Categories: All Articles, Body, That Ye May Learn Wisdom
An Essay on Life
12 June 2010
All my life I've asked the older folks two questions: "When do you reach middle age, and when does old age begin?" I've never gotten a satisfactory answer. However, having arrived at both of those milestones, I can now answer my own questions.
Middle age for me happened at 49. It was then that I needed reading glasses. It was then that I found myself walking around to the gate instead of climbing over the fence.
I have now arrived at old age—63. If I try to run, I look like an old man. I'm starting to stumble like my father. I think I've mellowed. The truck driver who delivered Adam's pivots referred to me as "that old guy," and "a tough old bird." I have a prosthetic hip. Every male Kerns who was a near relative either died at 63 or needed a heart operation.
I am now officially old. As such I need not feel driven, nor guilty when I don't accomplish as much as I used to. If I want to be slower and enjoy the journey, that's all right. From here on out I'm not doing deadlines unless absolutely necessary. If I don't want to participate in an activity I can decline.
I was a kid for 19 years. I was young for the next 30. I spent 14 years in middle age. I should now have another 20 or 30 years in which to experience old age. I intend to enjoy those years. I've enjoyed all of the preceding years except my late teenage years, and at the time I really wasn't aware that I wasn't enjoying those. I wouldn't want to go back and relive any period of my life. I'm looking forward to the future, and am excited to see what it brings. I know that I can handle whatever the future deals me, as long as the Lord is with me, and as long as I keep my attitudes positive.
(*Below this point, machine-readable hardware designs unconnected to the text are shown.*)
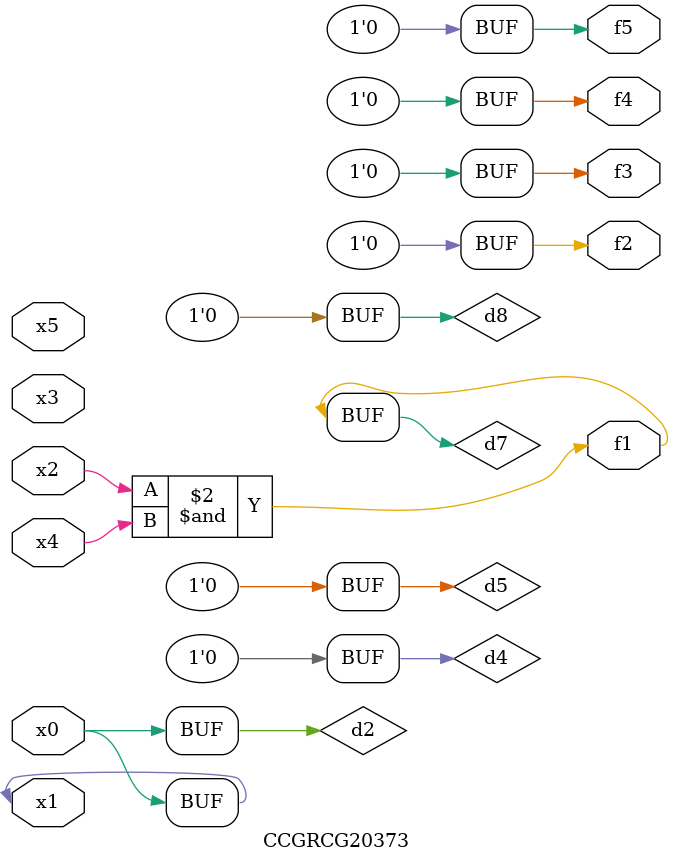
<source format=v>
module CCGRCG20373(
	input x0, x1, x2, x3, x4, x5,
	output f1, f2, f3, f4, f5
);

	wire d1, d2, d3, d4, d5, d6, d7, d8, d9;

	nand (d1, x1);
	buf (d2, x0, x1);
	nand (d3, x2, x4);
	and (d4, d1, d2);
	and (d5, d1, d2);
	nand (d6, d1, d3);
	not (d7, d3);
	xor (d8, d5);
	nor (d9, d5, d6);
	assign f1 = d7;
	assign f2 = d8;
	assign f3 = d8;
	assign f4 = d8;
	assign f5 = d8;
endmodule

</source>
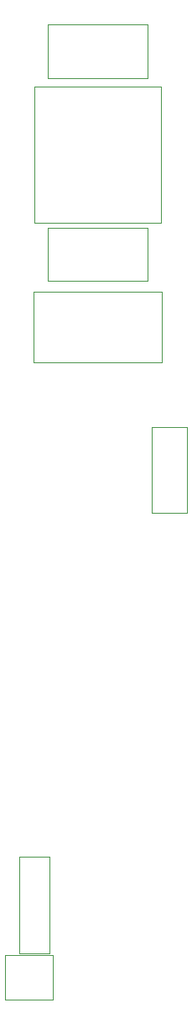
<source format=gbr>
G04 #@! TF.GenerationSoftware,KiCad,Pcbnew,(5.1.5-0-10_14)*
G04 #@! TF.CreationDate,2020-10-09T22:17:27-04:00*
G04 #@! TF.ProjectId,AYOM - VCA Control Board,41594f4d-202d-4205-9643-4120436f6e74,1.1*
G04 #@! TF.SameCoordinates,Original*
G04 #@! TF.FileFunction,Other,User*
%FSLAX46Y46*%
G04 Gerber Fmt 4.6, Leading zero omitted, Abs format (unit mm)*
G04 Created by KiCad (PCBNEW (5.1.5-0-10_14)) date 2020-10-09 22:17:27*
%MOMM*%
%LPD*%
G04 APERTURE LIST*
%ADD10C,0.050000*%
%ADD11C,0.120000*%
G04 APERTURE END LIST*
D10*
X80450000Y-80551000D02*
X90550000Y-80551000D01*
X80450000Y-75151000D02*
X80450000Y-80551000D01*
X90550000Y-75151000D02*
X80450000Y-75151000D01*
X90550000Y-80551000D02*
X90550000Y-75151000D01*
X80450000Y-54704000D02*
X80450000Y-60104000D01*
X80450000Y-60104000D02*
X90550000Y-60104000D01*
X90550000Y-60104000D02*
X90550000Y-54704000D01*
X90550000Y-54704000D02*
X80450000Y-54704000D01*
X91910000Y-74706000D02*
X91910000Y-60956000D01*
X79090000Y-74706000D02*
X91910000Y-74706000D01*
X79090000Y-60956000D02*
X79090000Y-74706000D01*
X91910000Y-60956000D02*
X79090000Y-60956000D01*
X94510000Y-95228000D02*
X94510000Y-103908000D01*
X94510000Y-95228000D02*
X90910000Y-95228000D01*
X90910000Y-103908000D02*
X94510000Y-103908000D01*
X90910000Y-103908000D02*
X90910000Y-95228000D01*
D11*
X92008700Y-81597500D02*
X92008700Y-88773000D01*
X92008700Y-88773000D02*
X79054700Y-88773000D01*
X79054700Y-88773000D02*
X78991200Y-88773000D01*
X78991200Y-88773000D02*
X78991200Y-81597500D01*
X78991200Y-81597500D02*
X92008700Y-81597500D01*
D10*
X80964000Y-152883000D02*
X80964000Y-148383000D01*
X80964000Y-148383000D02*
X76114000Y-148383000D01*
X76114000Y-148383000D02*
X76114000Y-152883000D01*
X76114000Y-152883000D02*
X80964000Y-152883000D01*
X77614000Y-148233000D02*
X80614000Y-148233000D01*
X80614000Y-148233000D02*
X80614000Y-138513000D01*
X80614000Y-138513000D02*
X77614000Y-138513000D01*
X77614000Y-138513000D02*
X77614000Y-148233000D01*
M02*

</source>
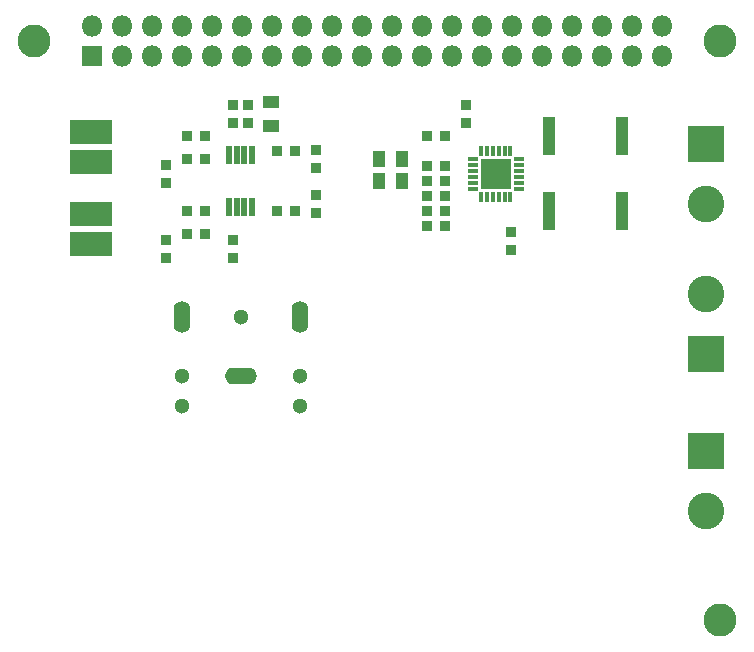
<source format=gts>
G04 #@! TF.GenerationSoftware,KiCad,Pcbnew,(5.1.6)-1*
G04 #@! TF.CreationDate,2020-06-15T08:38:09-05:00*
G04 #@! TF.ProjectId,RPi_MotorAudio_Board,5250695f-4d6f-4746-9f72-417564696f5f,rev?*
G04 #@! TF.SameCoordinates,Original*
G04 #@! TF.FileFunction,Soldermask,Top*
G04 #@! TF.FilePolarity,Negative*
%FSLAX46Y46*%
G04 Gerber Fmt 4.6, Leading zero omitted, Abs format (unit mm)*
G04 Created by KiCad (PCBNEW (5.1.6)-1) date 2020-06-15 08:38:09*
%MOMM*%
%LPD*%
G01*
G04 APERTURE LIST*
%ADD10R,3.100000X3.100000*%
%ADD11C,3.100000*%
%ADD12C,1.300000*%
%ADD13O,1.408000X2.716000*%
%ADD14O,2.716000X1.408000*%
%ADD15R,2.550000X2.550000*%
%ADD16R,0.370000X0.960000*%
%ADD17R,0.960000X0.370000*%
%ADD18R,0.550000X1.550000*%
%ADD19R,1.100000X3.300000*%
%ADD20R,0.850000X0.900000*%
%ADD21R,0.900000X0.850000*%
%ADD22C,2.800000*%
%ADD23R,3.600000X2.100000*%
%ADD24R,1.100000X1.350000*%
%ADD25R,1.350000X1.100000*%
%ADD26R,1.800000X1.800000*%
%ADD27O,1.800000X1.800000*%
G04 APERTURE END LIST*
D10*
X260325000Y-106185000D03*
D11*
X260325000Y-111265000D03*
D12*
X225955000Y-125870000D03*
X225955000Y-128370000D03*
X220955000Y-120870000D03*
X215955000Y-125870000D03*
X215955000Y-128370000D03*
D13*
X215955000Y-120870000D03*
X225955000Y-120870000D03*
D14*
X220955000Y-125870000D03*
D15*
X242545000Y-108725000D03*
D16*
X243795000Y-110660000D03*
X243295000Y-110660000D03*
X242795000Y-110660000D03*
X242295000Y-110660000D03*
X241795000Y-110660000D03*
X241295000Y-110660000D03*
D17*
X240610000Y-109975000D03*
X240610000Y-109475000D03*
X240610000Y-108975000D03*
X240610000Y-108475000D03*
X240610000Y-107975000D03*
X240610000Y-107475000D03*
D16*
X241295000Y-106790000D03*
X241795000Y-106790000D03*
X242295000Y-106790000D03*
X242795000Y-106790000D03*
X243295000Y-106790000D03*
X243795000Y-106790000D03*
D17*
X244480000Y-107475000D03*
X244480000Y-107975000D03*
X244480000Y-108475000D03*
X244480000Y-108975000D03*
X244480000Y-109475000D03*
X244480000Y-109975000D03*
D18*
X221930000Y-107160000D03*
X221280000Y-107160000D03*
X220630000Y-107160000D03*
X219980000Y-107160000D03*
X219980000Y-111560000D03*
X220630000Y-111560000D03*
X221280000Y-111560000D03*
X221930000Y-111560000D03*
D19*
X253265000Y-105550000D03*
X247065000Y-105550000D03*
X253265000Y-111900000D03*
X247065000Y-111900000D03*
D20*
X243815000Y-113690000D03*
X243815000Y-115190000D03*
X240005000Y-102895000D03*
X240005000Y-104395000D03*
X220320000Y-115825000D03*
X220320000Y-114325000D03*
D21*
X216395000Y-107455000D03*
X217895000Y-107455000D03*
X216395000Y-105550000D03*
X217895000Y-105550000D03*
X216395000Y-113805000D03*
X217895000Y-113805000D03*
X216395000Y-111900000D03*
X217895000Y-111900000D03*
D22*
X261500000Y-146500000D03*
X261500000Y-97500000D03*
X203500000Y-97500000D03*
D23*
X208255000Y-107709000D03*
X208255000Y-105185000D03*
X208255000Y-114694000D03*
X208255000Y-112170000D03*
D10*
X260325000Y-123965000D03*
D11*
X260325000Y-118885000D03*
D10*
X260325000Y-132220000D03*
D11*
X260325000Y-137300000D03*
D21*
X224015000Y-111900000D03*
X225515000Y-111900000D03*
X224015000Y-106820000D03*
X225515000Y-106820000D03*
X236715000Y-105550000D03*
X238215000Y-105550000D03*
X236715000Y-110630000D03*
X238215000Y-110630000D03*
D24*
X234655000Y-109360000D03*
X232655000Y-109360000D03*
D21*
X236715000Y-111900000D03*
X238215000Y-111900000D03*
D24*
X234655000Y-107455000D03*
X232655000Y-107455000D03*
D20*
X227305000Y-112015000D03*
X227305000Y-110515000D03*
X227305000Y-108205000D03*
X227305000Y-106705000D03*
D21*
X236715000Y-113170000D03*
X238215000Y-113170000D03*
X236715000Y-108090000D03*
X238215000Y-108090000D03*
X236715000Y-109360000D03*
X238215000Y-109360000D03*
D25*
X223495000Y-104645000D03*
X223495000Y-102645000D03*
D20*
X221590000Y-102895000D03*
X221590000Y-104395000D03*
X220320000Y-102895000D03*
X220320000Y-104395000D03*
X214605000Y-109475000D03*
X214605000Y-107975000D03*
X214605000Y-115825000D03*
X214605000Y-114325000D03*
D26*
X208370000Y-98770000D03*
D27*
X208370000Y-96230000D03*
X210910000Y-98770000D03*
X210910000Y-96230000D03*
X213450000Y-98770000D03*
X213450000Y-96230000D03*
X215990000Y-98770000D03*
X215990000Y-96230000D03*
X218530000Y-98770000D03*
X218530000Y-96230000D03*
X221070000Y-98770000D03*
X221070000Y-96230000D03*
X223610000Y-98770000D03*
X223610000Y-96230000D03*
X226150000Y-98770000D03*
X226150000Y-96230000D03*
X228690000Y-98770000D03*
X228690000Y-96230000D03*
X231230000Y-98770000D03*
X231230000Y-96230000D03*
X233770000Y-98770000D03*
X233770000Y-96230000D03*
X236310000Y-98770000D03*
X236310000Y-96230000D03*
X238850000Y-98770000D03*
X238850000Y-96230000D03*
X241390000Y-98770000D03*
X241390000Y-96230000D03*
X243930000Y-98770000D03*
X243930000Y-96230000D03*
X246470000Y-98770000D03*
X246470000Y-96230000D03*
X249010000Y-98770000D03*
X249010000Y-96230000D03*
X251550000Y-98770000D03*
X251550000Y-96230000D03*
X254090000Y-98770000D03*
X254090000Y-96230000D03*
X256630000Y-98770000D03*
X256630000Y-96230000D03*
M02*

</source>
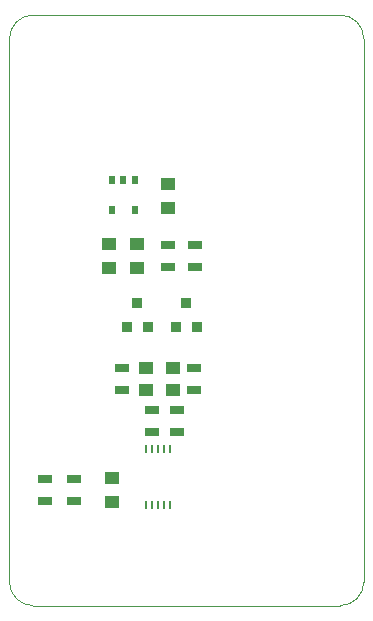
<source format=gbr>
G04 #@! TF.FileFunction,Paste,Top*
%FSLAX46Y46*%
G04 Gerber Fmt 4.6, Leading zero omitted, Abs format (unit mm)*
G04 Created by KiCad (PCBNEW 4.0.5-e0-6337~49~ubuntu16.04.1) date Sun Jan 29 14:29:01 2017*
%MOMM*%
%LPD*%
G01*
G04 APERTURE LIST*
%ADD10C,0.200000*%
%ADD11C,0.100000*%
%ADD12R,1.300000X1.100000*%
%ADD13R,1.300000X0.700000*%
%ADD14R,1.250000X1.000000*%
%ADD15R,0.508000X0.762000*%
%ADD16R,0.914400X0.914400*%
%ADD17R,0.180000X0.660000*%
G04 APERTURE END LIST*
D10*
D11*
X128000000Y-100000000D02*
G75*
G03X130000000Y-98000000I0J2000000D01*
G01*
X100000000Y-98000000D02*
G75*
G03X102000000Y-100000000I2000000J0D01*
G01*
X130000000Y-52000000D02*
G75*
G03X128000000Y-50000000I-2000000J0D01*
G01*
X102000000Y-50000000D02*
G75*
G03X100000000Y-52000000I0J-2000000D01*
G01*
X128000000Y-50000000D02*
X102000000Y-50000000D01*
X130000000Y-98000000D02*
X130000000Y-52000000D01*
X102000000Y-100000000D02*
X128000000Y-100000000D01*
X100000000Y-52000000D02*
X100000000Y-98000000D01*
D12*
X111550000Y-81750000D03*
X113850000Y-81750000D03*
X113850000Y-79850000D03*
X111550000Y-79850000D03*
D13*
X112100000Y-85300000D03*
X112100000Y-83400000D03*
X114200000Y-83400000D03*
X114200000Y-85300000D03*
X115600000Y-79850000D03*
X115600000Y-81750000D03*
X109500000Y-79850000D03*
X109500000Y-81750000D03*
X103000000Y-89250000D03*
X103000000Y-91150000D03*
X105500000Y-89250000D03*
X105500000Y-91150000D03*
X115700000Y-69450000D03*
X115700000Y-71350000D03*
X113400000Y-69450000D03*
X113400000Y-71350000D03*
D14*
X108700000Y-89200000D03*
X108700000Y-91200000D03*
X110800000Y-69400000D03*
X110800000Y-71400000D03*
X108450000Y-69400000D03*
X108450000Y-71400000D03*
X113450000Y-64300000D03*
X113450000Y-66300000D03*
D15*
X110602500Y-63980000D03*
X108697500Y-63980000D03*
X110602500Y-66520000D03*
X109650000Y-63980000D03*
X108697500Y-66520000D03*
D16*
X115839000Y-76416000D03*
X114061000Y-76416000D03*
X114950000Y-74384000D03*
X111689000Y-76416000D03*
X109911000Y-76416000D03*
X110800000Y-74384000D03*
D17*
X113600000Y-86750000D03*
X113100000Y-86750000D03*
X112600000Y-86750000D03*
X112100000Y-86750000D03*
X111600000Y-86750000D03*
X111584000Y-91450000D03*
X112092000Y-91450000D03*
X112600000Y-91450000D03*
X113108000Y-91450000D03*
X113616000Y-91450000D03*
M02*

</source>
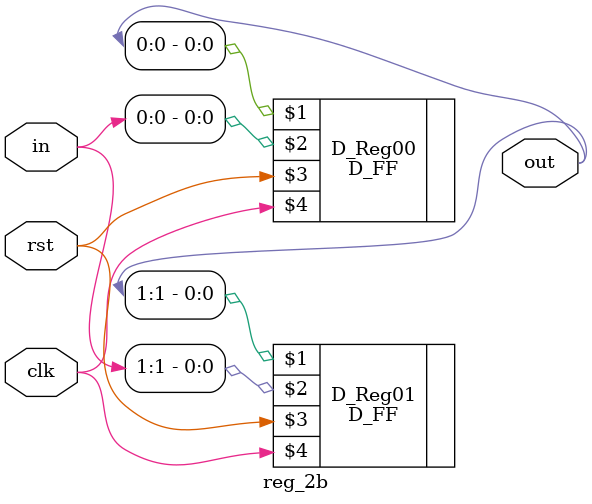
<source format=v>
`include "D_FF.v"
module reg_2b(out, in, rst, clk);
    output [1:0] out;
    input [1:0] in;
    input rst, clk;

    D_FF D_Reg00(out[0], in[0], rst, clk);
    D_FF D_Reg01(out[1], in[1], rst, clk);

endmodule
</source>
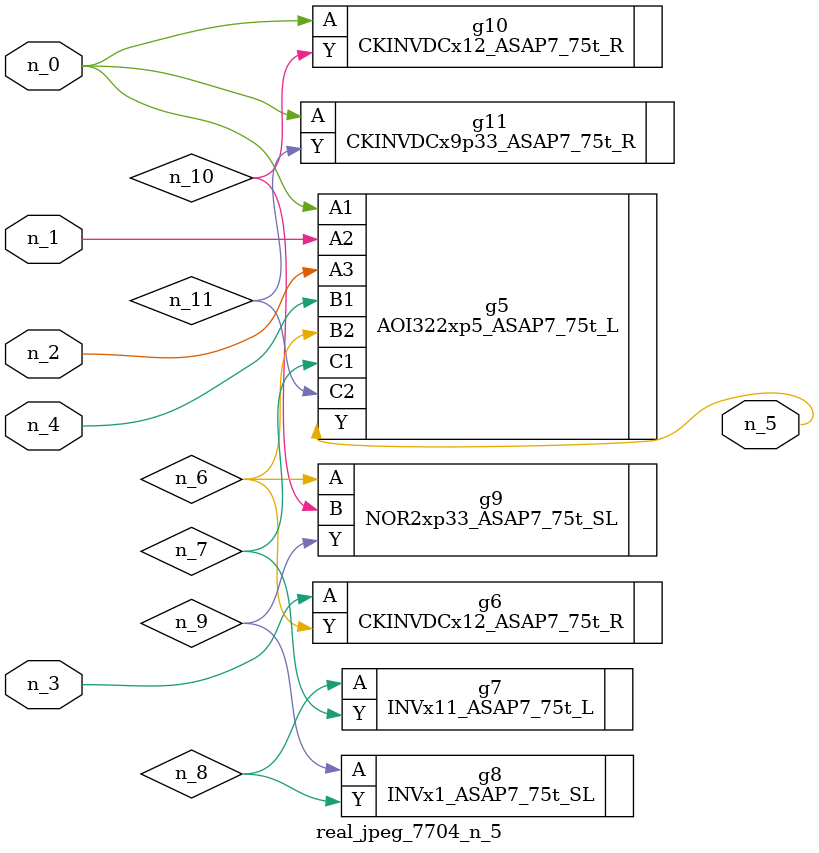
<source format=v>
module real_jpeg_7704_n_5 (n_4, n_0, n_1, n_2, n_3, n_5);

input n_4;
input n_0;
input n_1;
input n_2;
input n_3;

output n_5;

wire n_8;
wire n_11;
wire n_6;
wire n_7;
wire n_10;
wire n_9;

AOI322xp5_ASAP7_75t_L g5 ( 
.A1(n_0),
.A2(n_1),
.A3(n_2),
.B1(n_4),
.B2(n_6),
.C1(n_7),
.C2(n_11),
.Y(n_5)
);

CKINVDCx12_ASAP7_75t_R g10 ( 
.A(n_0),
.Y(n_10)
);

CKINVDCx9p33_ASAP7_75t_R g11 ( 
.A(n_0),
.Y(n_11)
);

CKINVDCx12_ASAP7_75t_R g6 ( 
.A(n_3),
.Y(n_6)
);

NOR2xp33_ASAP7_75t_SL g9 ( 
.A(n_6),
.B(n_10),
.Y(n_9)
);

INVx11_ASAP7_75t_L g7 ( 
.A(n_8),
.Y(n_7)
);

INVx1_ASAP7_75t_SL g8 ( 
.A(n_9),
.Y(n_8)
);


endmodule
</source>
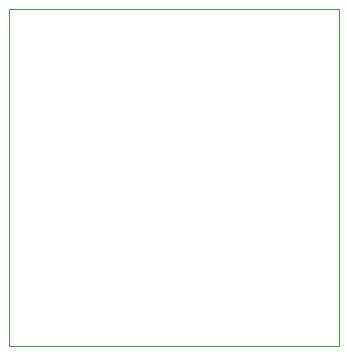
<source format=gm1>
%TF.GenerationSoftware,KiCad,Pcbnew,8.0.5*%
%TF.CreationDate,2024-10-04T14:56:02-07:00*%
%TF.ProjectId,TempSensorPCB,54656d70-5365-46e7-936f-725043422e6b,v01*%
%TF.SameCoordinates,Original*%
%TF.FileFunction,Profile,NP*%
%FSLAX46Y46*%
G04 Gerber Fmt 4.6, Leading zero omitted, Abs format (unit mm)*
G04 Created by KiCad (PCBNEW 8.0.5) date 2024-10-04 14:56:02*
%MOMM*%
%LPD*%
G01*
G04 APERTURE LIST*
%TA.AperFunction,Profile*%
%ADD10C,0.050000*%
%TD*%
G04 APERTURE END LIST*
D10*
X127000000Y-127000000D02*
X154940000Y-127000000D01*
X154940000Y-155575000D01*
X127000000Y-155575000D01*
X127000000Y-127000000D01*
M02*

</source>
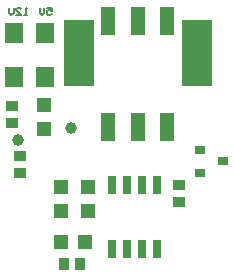
<source format=gbs>
G04*
G04 #@! TF.GenerationSoftware,Altium Limited,Altium Designer,25.8.1 (18)*
G04*
G04 Layer_Color=16711935*
%FSLAX44Y44*%
%MOMM*%
G71*
G04*
G04 #@! TF.SameCoordinates,25FCF4F7-ABCC-4757-B9A5-3A53D095655E*
G04*
G04*
G04 #@! TF.FilePolarity,Negative*
G04*
G01*
G75*
%ADD15R,0.9000X1.0000*%
%ADD16R,1.0000X0.9000*%
%ADD21R,1.2000X1.3000*%
%ADD23C,0.1500*%
%ADD26C,1.0000*%
%ADD27R,0.6500X1.5000*%
%ADD28R,1.5000X1.7500*%
%ADD29R,0.9000X0.8000*%
%ADD30R,1.2000X2.4000*%
%ADD31R,2.6000X5.6000*%
%ADD32R,1.3000X1.2000*%
D15*
X74001Y17999D02*
D03*
X60001D02*
D03*
D16*
X157500Y70500D02*
D03*
Y84500D02*
D03*
X23000Y95000D02*
D03*
Y109000D02*
D03*
X15866Y151297D02*
D03*
Y137297D02*
D03*
D21*
X57750Y36000D02*
D03*
X78250D02*
D03*
D23*
X28500Y228500D02*
X26501D01*
X27500D01*
Y234498D01*
X28500Y233498D01*
X19503Y228500D02*
X23502D01*
X19503Y232499D01*
Y233498D01*
X20503Y234498D01*
X22502D01*
X23502Y233498D01*
X17504Y234498D02*
Y230499D01*
X15504Y228500D01*
X13505Y230499D01*
Y234498D01*
X45501D02*
X49500D01*
Y231499D01*
X47501Y232499D01*
X46501D01*
X45501Y231499D01*
Y229500D01*
X46501Y228500D01*
X48500D01*
X49500Y229500D01*
X43502Y234498D02*
Y230499D01*
X41503Y228500D01*
X39503Y230499D01*
Y234498D01*
D26*
X21000Y123000D02*
D03*
X66000Y133000D02*
D03*
D27*
X100950Y84500D02*
D03*
X113650D02*
D03*
X126350D02*
D03*
X139050D02*
D03*
Y30500D02*
D03*
X126350D02*
D03*
X113650D02*
D03*
X100950D02*
D03*
D28*
X18116Y213048D02*
D03*
Y175548D02*
D03*
X43615Y213048D02*
D03*
Y175548D02*
D03*
D29*
X175000Y114000D02*
D03*
Y95000D02*
D03*
X195000Y104500D02*
D03*
D30*
X97530Y133480D02*
D03*
X122530D02*
D03*
X147530D02*
D03*
X97530Y223480D02*
D03*
X122530D02*
D03*
X147530D02*
D03*
D31*
X72530Y196480D02*
D03*
X172530D02*
D03*
D32*
X43366Y131548D02*
D03*
Y152048D02*
D03*
X80000Y62250D02*
D03*
Y82750D02*
D03*
X57500Y62250D02*
D03*
Y82750D02*
D03*
M02*

</source>
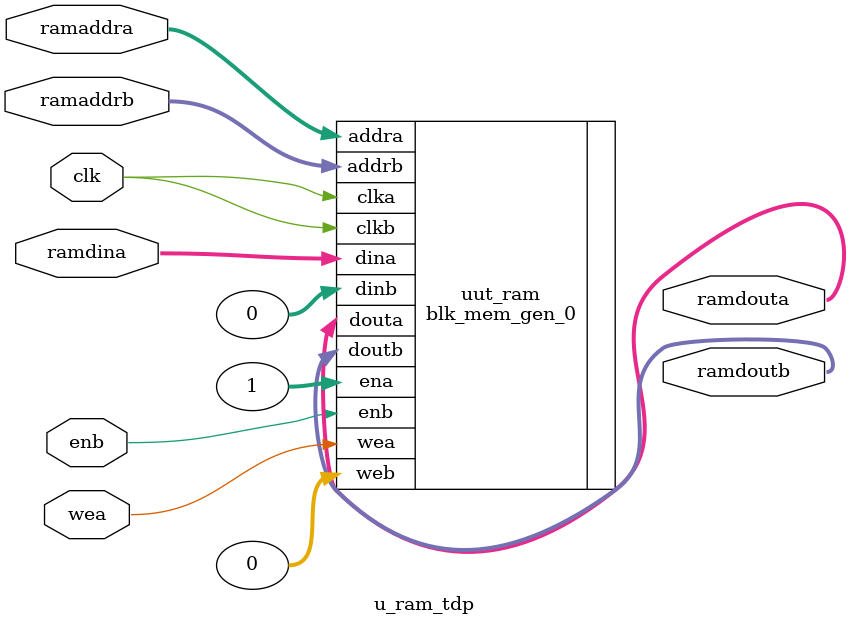
<source format=v>
`timescale 1ns / 1ps


module u_ram_tdp(
    input clk,
    input wea,
    input [15:0]ramaddra,
    input [15:0]ramdina,
    input enb,
    input [15:0]ramaddrb,
    output [15:0]ramdouta,
    output [15:0]ramdoutb
    );
    blk_mem_gen_0 uut_ram(
    .clka(clk),
    .ena(1),
    .wea(wea),
    .addra(ramaddra),
    .dina(ramdina),
    .douta(ramdouta),
    .clkb(clk),
    .enb(enb),
    .web(0),
    .addrb(ramaddrb),
    .dinb(0),
    .doutb(ramdoutb)
    );
endmodule

</source>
I don't dread death in the slightest degree. I look forward to it. The only thing about death that makes me at all nervous is the possible pain that might precede it. I expect the end result of the death experience to be glorious, and a thing to be eagerly anticipated. I expect life from that point on to be so incredibly wonderful that my mortal mind is not capable of comprehending it.
(Postscript, 3 December 2019: I wish to amend the foregoing. Old age actually happened to me at age 69. I felt some rather dramatic and surprising physical changes in the spring of 2016.)